The first fungi foray group pose for a photo on Tuesday 5th September before finding a combined 18 species.

The vast majority of fungi emerge between late summer and early winter, but each year is different, and their behaviour is hard to predict.

As Autumn rainfall arrives, and the average temperature steadily drops, this time of year becomes the ideal conditions for exploring and foraging.

In recognition of UK Fungus Day, a nationwide celebration of the many faces of fungi which took place on Saturday 7th October, the Countryside Rangers hosted a series of ‘fungi foray’ events throughout the month.

Marcia O’Hara, High Life Highland’s Countryside Ranger for Easter Ross who led each of these events, said: “I did five forays in Easter Ross and Sutherland, four focusing on woodland species and the last one focusing on grassland fungi, in particular waxcaps.

“These species have had their habitat of unimproved grassland reduced by 90% in recent decades, so they are not as easy to find as they used to be.

“We were lucky to find seven different species of waxcap at Little Ferry in Golspie. ‘Plantlife’ are currently encouraging people to record waxcaps so they can get a better understanding of the remaining distribution of these species.”

“Overall, 45 people from the local community joined me on the events, and we managed to identify 77 different species of fungi altogether.”

The first fungi foray session took place on Tuesday 5th September, then Thursday 14th September, Wednesday 20th September, Wednesday 4th October, and finally, Tuesday 24th October.

An average of 20 species of fungi were found per session by Marcia and attendees.

Marcia continued: “Highlights included the Scarlet Caterpillar Club (Cordyceps Militaris) – which grows on the decomposing remains of moth or butterfly larvae buried under the soil – and Prunes and Custard (Tricholomopsis Decora), a rare find in most of Britain and Ireland.

“Although, it is recorded more frequently in parts of Scotland and is also found in many northern countries of mainland Europe.”

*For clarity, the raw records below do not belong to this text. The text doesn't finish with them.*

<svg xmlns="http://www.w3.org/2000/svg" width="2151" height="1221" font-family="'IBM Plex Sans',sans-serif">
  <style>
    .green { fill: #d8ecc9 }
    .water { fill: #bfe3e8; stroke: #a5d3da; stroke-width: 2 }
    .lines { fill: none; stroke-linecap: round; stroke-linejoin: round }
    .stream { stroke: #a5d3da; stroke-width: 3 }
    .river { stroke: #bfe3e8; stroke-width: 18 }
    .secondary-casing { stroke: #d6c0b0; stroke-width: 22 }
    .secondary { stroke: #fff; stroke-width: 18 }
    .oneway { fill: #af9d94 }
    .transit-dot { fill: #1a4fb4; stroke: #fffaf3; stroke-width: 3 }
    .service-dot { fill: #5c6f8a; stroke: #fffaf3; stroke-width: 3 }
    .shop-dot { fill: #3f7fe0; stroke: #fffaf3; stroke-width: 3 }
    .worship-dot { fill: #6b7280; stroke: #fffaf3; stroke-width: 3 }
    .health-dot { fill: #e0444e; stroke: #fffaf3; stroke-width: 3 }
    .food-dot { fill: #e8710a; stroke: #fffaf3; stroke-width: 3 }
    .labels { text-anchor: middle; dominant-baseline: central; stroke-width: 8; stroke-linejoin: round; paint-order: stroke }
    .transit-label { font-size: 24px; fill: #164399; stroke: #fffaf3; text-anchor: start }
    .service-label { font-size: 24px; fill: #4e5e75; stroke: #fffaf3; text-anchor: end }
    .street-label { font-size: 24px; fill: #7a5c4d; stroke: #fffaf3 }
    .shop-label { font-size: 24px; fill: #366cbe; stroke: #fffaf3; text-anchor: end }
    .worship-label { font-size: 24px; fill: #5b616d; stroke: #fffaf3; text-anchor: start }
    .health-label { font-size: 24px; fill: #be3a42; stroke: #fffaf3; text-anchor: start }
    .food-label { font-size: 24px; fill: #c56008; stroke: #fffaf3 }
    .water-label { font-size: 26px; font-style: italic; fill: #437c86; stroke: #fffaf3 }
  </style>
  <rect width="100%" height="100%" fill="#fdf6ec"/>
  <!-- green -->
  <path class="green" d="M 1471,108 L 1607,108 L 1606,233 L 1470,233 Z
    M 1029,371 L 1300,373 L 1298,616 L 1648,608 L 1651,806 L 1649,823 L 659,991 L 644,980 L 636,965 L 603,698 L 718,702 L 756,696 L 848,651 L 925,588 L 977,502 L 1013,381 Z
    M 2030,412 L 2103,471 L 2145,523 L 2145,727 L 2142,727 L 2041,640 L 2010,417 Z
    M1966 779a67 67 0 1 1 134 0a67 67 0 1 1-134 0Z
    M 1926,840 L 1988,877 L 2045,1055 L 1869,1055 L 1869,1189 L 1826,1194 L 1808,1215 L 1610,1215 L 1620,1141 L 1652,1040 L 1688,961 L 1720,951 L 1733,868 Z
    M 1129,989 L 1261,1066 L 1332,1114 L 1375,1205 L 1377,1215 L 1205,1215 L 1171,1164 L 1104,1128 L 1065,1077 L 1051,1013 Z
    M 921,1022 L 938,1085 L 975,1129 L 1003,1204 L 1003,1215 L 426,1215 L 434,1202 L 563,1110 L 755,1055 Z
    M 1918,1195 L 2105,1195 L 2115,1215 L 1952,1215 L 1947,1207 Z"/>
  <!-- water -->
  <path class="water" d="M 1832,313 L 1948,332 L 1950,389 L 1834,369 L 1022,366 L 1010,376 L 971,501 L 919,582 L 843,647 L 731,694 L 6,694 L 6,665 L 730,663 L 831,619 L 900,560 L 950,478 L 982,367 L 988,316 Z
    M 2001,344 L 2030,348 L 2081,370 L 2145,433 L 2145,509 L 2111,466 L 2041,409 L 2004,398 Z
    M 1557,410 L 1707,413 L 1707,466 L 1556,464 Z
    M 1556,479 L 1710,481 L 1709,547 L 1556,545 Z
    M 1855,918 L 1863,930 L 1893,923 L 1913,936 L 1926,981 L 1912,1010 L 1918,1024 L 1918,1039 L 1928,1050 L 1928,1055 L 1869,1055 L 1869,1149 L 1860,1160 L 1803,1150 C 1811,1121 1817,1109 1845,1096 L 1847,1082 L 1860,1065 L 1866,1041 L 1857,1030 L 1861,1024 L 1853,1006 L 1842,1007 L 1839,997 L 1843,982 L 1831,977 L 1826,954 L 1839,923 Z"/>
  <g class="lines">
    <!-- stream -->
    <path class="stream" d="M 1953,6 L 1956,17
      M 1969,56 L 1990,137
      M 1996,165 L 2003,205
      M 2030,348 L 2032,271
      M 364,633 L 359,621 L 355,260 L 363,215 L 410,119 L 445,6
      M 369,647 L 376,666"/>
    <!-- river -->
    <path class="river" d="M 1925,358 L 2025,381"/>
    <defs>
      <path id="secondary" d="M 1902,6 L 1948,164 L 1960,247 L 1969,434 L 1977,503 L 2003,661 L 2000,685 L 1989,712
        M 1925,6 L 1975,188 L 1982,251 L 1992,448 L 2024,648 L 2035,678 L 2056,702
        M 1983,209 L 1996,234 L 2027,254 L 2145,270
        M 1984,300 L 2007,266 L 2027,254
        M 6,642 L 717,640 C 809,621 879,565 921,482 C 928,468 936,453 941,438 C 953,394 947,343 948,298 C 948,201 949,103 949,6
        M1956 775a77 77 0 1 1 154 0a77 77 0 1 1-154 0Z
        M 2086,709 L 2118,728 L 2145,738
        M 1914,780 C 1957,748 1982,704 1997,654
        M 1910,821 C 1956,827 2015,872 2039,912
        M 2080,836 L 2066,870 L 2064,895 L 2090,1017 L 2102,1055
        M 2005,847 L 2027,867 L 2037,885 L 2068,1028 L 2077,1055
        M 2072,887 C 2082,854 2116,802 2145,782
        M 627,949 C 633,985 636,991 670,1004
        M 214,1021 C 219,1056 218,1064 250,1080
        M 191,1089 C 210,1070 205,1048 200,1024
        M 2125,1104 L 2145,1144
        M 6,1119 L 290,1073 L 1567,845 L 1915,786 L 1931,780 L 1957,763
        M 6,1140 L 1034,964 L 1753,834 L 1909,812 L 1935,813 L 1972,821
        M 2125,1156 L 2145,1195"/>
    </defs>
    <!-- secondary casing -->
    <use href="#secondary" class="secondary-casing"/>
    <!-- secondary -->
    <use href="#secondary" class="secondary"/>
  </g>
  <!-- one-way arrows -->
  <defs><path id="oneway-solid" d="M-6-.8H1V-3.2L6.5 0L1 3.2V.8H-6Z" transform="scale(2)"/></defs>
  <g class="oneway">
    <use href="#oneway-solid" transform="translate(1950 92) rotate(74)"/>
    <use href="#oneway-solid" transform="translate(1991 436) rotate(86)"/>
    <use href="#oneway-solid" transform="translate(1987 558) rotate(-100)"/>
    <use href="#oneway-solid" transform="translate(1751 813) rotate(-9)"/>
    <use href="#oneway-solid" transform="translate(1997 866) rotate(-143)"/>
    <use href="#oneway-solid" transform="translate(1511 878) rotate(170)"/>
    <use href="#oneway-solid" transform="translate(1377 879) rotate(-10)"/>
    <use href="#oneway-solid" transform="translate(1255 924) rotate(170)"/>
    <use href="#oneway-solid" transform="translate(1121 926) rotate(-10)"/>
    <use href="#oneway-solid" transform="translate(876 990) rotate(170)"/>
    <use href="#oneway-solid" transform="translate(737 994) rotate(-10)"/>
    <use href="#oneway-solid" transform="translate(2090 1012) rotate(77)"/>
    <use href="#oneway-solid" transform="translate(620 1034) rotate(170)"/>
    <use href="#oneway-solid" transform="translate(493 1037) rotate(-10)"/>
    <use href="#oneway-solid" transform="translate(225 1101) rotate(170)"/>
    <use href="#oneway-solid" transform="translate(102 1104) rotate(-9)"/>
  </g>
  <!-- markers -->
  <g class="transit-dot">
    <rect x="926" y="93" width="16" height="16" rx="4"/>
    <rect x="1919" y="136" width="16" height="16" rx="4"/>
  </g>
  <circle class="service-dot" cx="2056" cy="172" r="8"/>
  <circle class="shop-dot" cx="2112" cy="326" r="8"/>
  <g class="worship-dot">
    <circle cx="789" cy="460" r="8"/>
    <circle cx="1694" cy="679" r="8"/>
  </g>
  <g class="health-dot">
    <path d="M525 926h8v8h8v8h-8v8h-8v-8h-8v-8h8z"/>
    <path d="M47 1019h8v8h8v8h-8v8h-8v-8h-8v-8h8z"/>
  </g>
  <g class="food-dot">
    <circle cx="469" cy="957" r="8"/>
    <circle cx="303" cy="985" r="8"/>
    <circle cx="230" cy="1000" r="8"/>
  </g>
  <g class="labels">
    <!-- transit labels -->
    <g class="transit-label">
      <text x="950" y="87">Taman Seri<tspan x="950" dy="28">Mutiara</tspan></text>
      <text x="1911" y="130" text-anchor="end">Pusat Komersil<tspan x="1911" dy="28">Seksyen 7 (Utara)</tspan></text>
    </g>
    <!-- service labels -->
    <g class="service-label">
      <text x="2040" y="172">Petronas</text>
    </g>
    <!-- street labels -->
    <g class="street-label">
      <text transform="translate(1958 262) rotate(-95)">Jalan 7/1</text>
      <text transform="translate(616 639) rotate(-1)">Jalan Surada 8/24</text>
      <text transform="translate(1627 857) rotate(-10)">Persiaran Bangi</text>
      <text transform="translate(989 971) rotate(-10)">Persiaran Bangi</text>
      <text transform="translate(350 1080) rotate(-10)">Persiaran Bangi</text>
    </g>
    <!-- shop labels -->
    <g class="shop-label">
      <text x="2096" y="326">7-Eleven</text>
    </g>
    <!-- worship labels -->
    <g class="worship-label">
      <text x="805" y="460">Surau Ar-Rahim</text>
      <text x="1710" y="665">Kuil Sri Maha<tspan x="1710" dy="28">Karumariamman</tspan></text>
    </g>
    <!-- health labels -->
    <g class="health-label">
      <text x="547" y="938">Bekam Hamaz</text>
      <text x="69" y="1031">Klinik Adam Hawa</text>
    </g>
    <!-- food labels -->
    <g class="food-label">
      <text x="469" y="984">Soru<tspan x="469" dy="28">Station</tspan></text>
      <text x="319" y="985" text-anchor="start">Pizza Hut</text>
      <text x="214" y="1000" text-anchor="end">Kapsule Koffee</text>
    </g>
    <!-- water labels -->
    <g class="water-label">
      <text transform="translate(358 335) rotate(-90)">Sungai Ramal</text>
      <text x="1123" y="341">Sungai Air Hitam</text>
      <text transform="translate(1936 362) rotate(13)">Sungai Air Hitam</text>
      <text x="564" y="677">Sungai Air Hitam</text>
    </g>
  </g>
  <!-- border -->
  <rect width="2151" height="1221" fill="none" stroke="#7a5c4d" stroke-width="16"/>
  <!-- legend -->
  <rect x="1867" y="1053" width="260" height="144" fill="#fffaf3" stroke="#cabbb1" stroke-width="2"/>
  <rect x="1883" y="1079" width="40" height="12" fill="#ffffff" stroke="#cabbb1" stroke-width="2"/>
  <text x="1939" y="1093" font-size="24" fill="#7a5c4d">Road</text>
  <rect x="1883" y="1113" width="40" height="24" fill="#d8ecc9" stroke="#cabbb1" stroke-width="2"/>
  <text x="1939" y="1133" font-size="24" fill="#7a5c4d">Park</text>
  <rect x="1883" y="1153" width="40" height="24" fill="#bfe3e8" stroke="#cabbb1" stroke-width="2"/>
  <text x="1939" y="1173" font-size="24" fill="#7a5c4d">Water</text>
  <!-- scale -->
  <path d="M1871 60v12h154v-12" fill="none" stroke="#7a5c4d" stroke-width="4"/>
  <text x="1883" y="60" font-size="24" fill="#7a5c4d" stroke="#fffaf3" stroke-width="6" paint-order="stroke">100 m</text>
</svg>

While the series of fungi foray events have come to a close, High Life Highland’s Senior Countryside Ranger for North Highlands, Andy Summers, will be offering a ‘beginners guide to fungi’ talk on Thursday 11th January 2024: https://hlh.scot/3QqSgpQ

The upcoming talk and all of the fungi foray sessions were offered free of charge; however, High Life Highland Countryside Rangers benefit greatly from donations. There is a suggested minimum donation of £5 to help with covering costs.